The Global Environment and Marine Department of the Japanese Meteorological Agency recently corrected the long term trend in the annual mean sea ice extent in the Antarctic area: from 0.015 x 106 km2 per year to 0.019 x 106 km2 per year on 11 May 2018.
That’s more than a 25% adjustment (15,000 sq. km to 19,000 sq km). So while chunks the size of Manhattans may break off from time to time, about 300 Manhattans of new ice gets added annually.
The report notes that in the Antarctic Ocean: “the annual maximum and annual mean sea ice extents have shown a long-term trend of increase since 1979”.
The Japanese weather and climate site provided the following 2 charts showing sea ice extent for both the Arctic and Antarctic respectively since 1979. From them we see some interesting developments.
Arctic downward trend halted
Although the Arctic has seen a downward trend over the past 4 decades, we note that the mean Arctic sea ice cover has remained mostly steady over the past 11 years (since 2007).
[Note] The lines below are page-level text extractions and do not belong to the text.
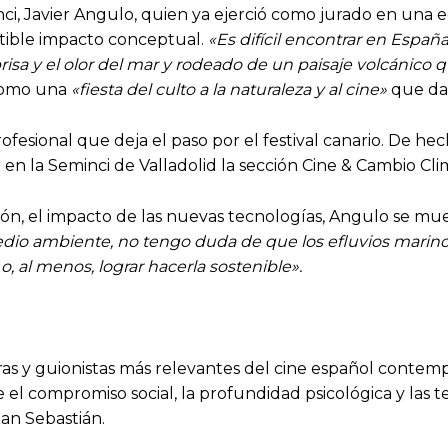
ci, Javier Angulo, quien ya ejerció como jurado en una ed
utible impacto conceptual.
«Es difícil encontrar en Españ
brisa y el olor del mar y rodeado de un paisaje volcánico 
 como una
«fiesta del culto a la naturaleza y al cine»
que da 
esional que deja el paso por el festival canario. De hech
en la Seminci de Valladolid la sección Cine & Cambio Cli
ión, el impacto de las nuevas tecnologías, Angulo se mue
edio ambiente, no tengo duda de que los efluvios marino
, al menos, lograr hacerla sostenible».
oras y guionistas más relevantes del cine español contem
e el compromiso social, la profundidad psicológica y las 
San Sebastián.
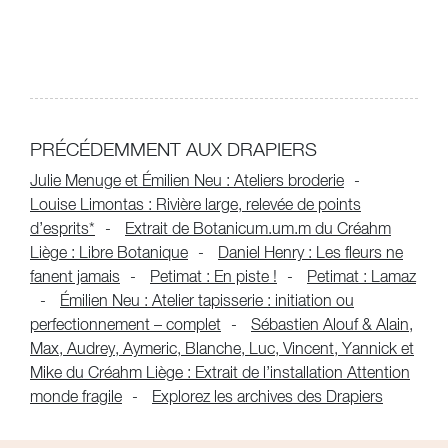
PRÉCÉDEMMENT AUX DRAPIERS
Julie Menuge et Émilien Neu : Ateliers broderie
Louise Limontas : Rivière large, relevée de points
d’esprits*
Extrait de Botanicum.um.m du Créahm
Liège : Libre Botanique
Daniel Henry : Les fleurs ne
fanent jamais
Petimat : En piste !
Petimat : Lamaz
Émilien Neu : Atelier tapisserie : initiation ou
perfectionnement – complet
Sébastien Alouf & Alain,
Max, Audrey, Aymeric, Blanche, Luc, Vincent, Yannick et
Mike du Créahm Liège : Extrait de l’installation Attention
monde fragile
Explorez les archives des Drapiers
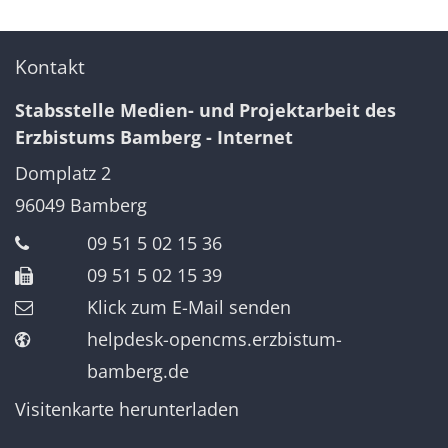
Kontakt
Stabsstelle Medien- und Projektarbeit des
Erzbistums Bamberg - Internet
Domplatz 2
96049
Bamberg
09 51 5 02 15 36
09 51 5 02 15 39
Klick zum E-Mail senden
helpdesk-opencms.erzbistum-
bamberg.de
Visitenkarte herunterladen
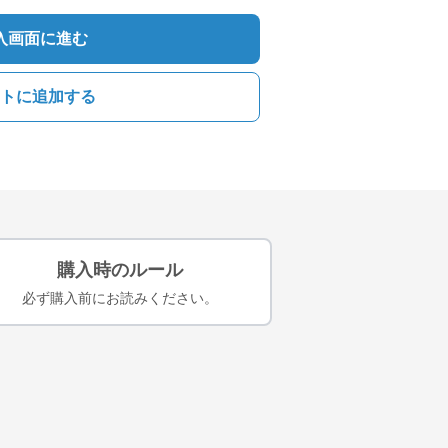
入画面に進む
トに追加する
購入時のルール
必ず購入前にお読みください。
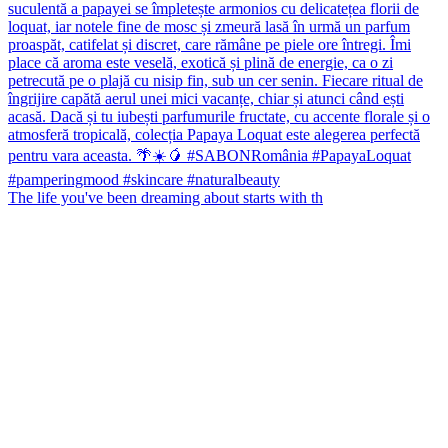
The life you've been dreaming about starts with th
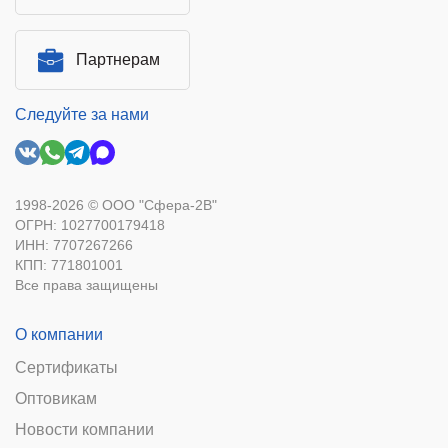
Партнерам
Следуйте за нами
1998-2026 © ООО "Сфера-2В"
ОГРН: 1027700179418
ИНН: 7707267266
КПП: 771801001
Все права защищены
О компании
Сертификаты
Оптовикам
Новости компании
Moreover, Arctic and Greenland ice volume have piled up recently.
Sea ice extents are calculated from brightness temperature data provided by NASA and NSIDC (the National Snow and Ice Data Center). Image: JMA here.
Next we look at the Antarctic, which also reveals some interesting aspects.
Image: JMA here.
Long-term increase “virtually certain”
Though the Antarctic dipped markedly over the past 4 years, the overall trend has been upward. In its commentary, the JMA states “it is virtually certain that there has been a long-term trend of increase in the annual maximum and annual mean sea ice extents in the Antarctic Ocean since 1979.”
Little change since 1980
When looking at the annual linear mean trend of both the Arctic and Antarctic and combine them, then we have a total annual mean of about 24.2 million square kilometers back in 1980.
And when we look at 2017, we see a combined mean amount of about 22.7 million square kilometers, which is about 1.5 million sq km less than 1980 – or roughly 7% less. This is within the range of natural variability.
Both the warm phase of the Atlantic Multidecadal Oscillation (AMO) and the Pacific Multidecadal Oscillation coincided in the late 20th and early 21st century to push global temperatures upwards, and thus contribute significantly to the decrease, yet only managing to reduce global mean sea ice area by some 7%.
All the talk of rapidly melting ice caps is more hysteria than reality.